Transition-metal–diene complexes. Part 3. Isomerization of methyl-substituted acyclic and cyclic 1,3- and 1,4-dienes co-ordinated to rhodium(I)

Abstract

A range of methyl-substituted acyclic and cyclic 1,4-dienes co-ordinated ton Rh^I in the complexes [Rh(cp)(diene)](cp = cyclopentadienyl) undergo virtual quantitative isomerization when heated in non-protic solvents. Reactants and products have been characterized by chemical and physical methods, particularly by ¹H n.m.r. spectroscopy. Reaction products are exclusively conjugated dienes and with one exception, cis,cis-hexa-2,4-diene, are co-ordinated to Rh^I. For the case of the acyclic 1,4-dienes the primary isomerizations, generally to mixtures of cis- and trans-1,3-isomers, are followed by a slower isomerization of the cis-primary product dienes to the trans isomers. For the isomerization of the cyclohexa-1,4-dienes, mixtures of 1,3-isomers are generally obtained in a primary process only. First-order rate constants for the decay of reactant 1,4-diene are reported. From an analysis of the kinetics of the reactions and of product distributions, a mechanism involving a (η³-allyl) hydrido-intermediate is proposed for the primary isomerizations in which the first step is the dissociation of one double bond from the metal.
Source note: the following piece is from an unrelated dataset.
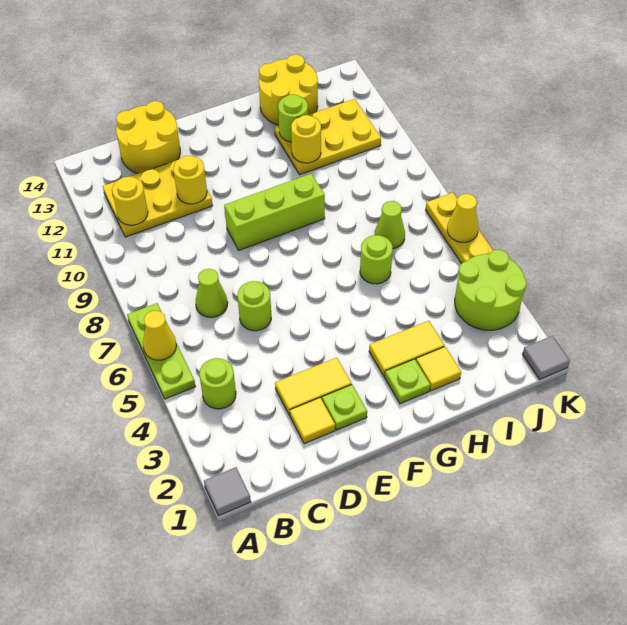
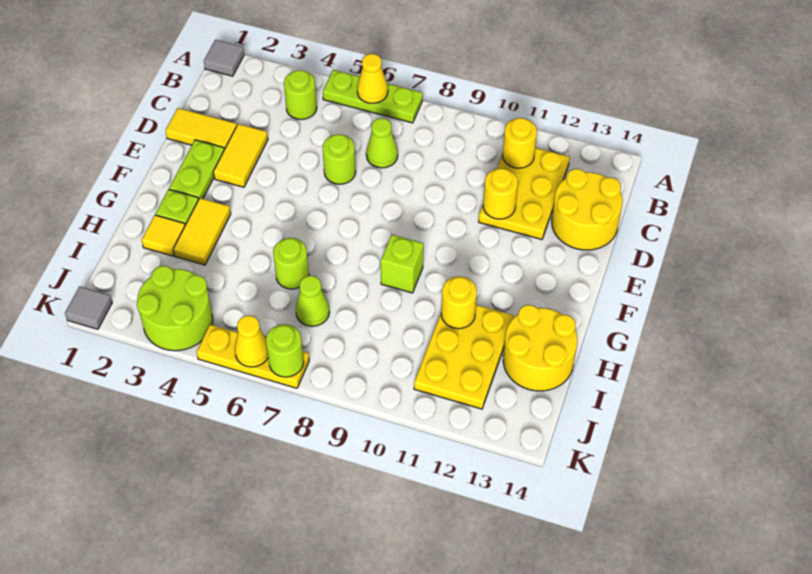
yellow 1x1 tile [290,398,335,444] -> yellow 1x2 tile [165,108,237,150]
lime 1x1 plate [322,385,367,430] -> lime 1x2 plate [169,140,224,199]
lime 1x3 brick [224,173,325,250] -> lime 1x1 brick [381,235,423,293]
lime 1x1 round brick [278,94,308,142] -> lime 1x1 round brick moved to [266,324,304,377]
For the secondary isomerization of cis- to trans- 1,3-dienes a η³–η¹–η³ interconversion of anti and syn configurations is suggested as the key step. The primary reactions are shown to be under kinetic control. However, addition of an external proton source leads to rapid formation of the thermodynamically most stable products via a metal hydride addition–elimination mechanism.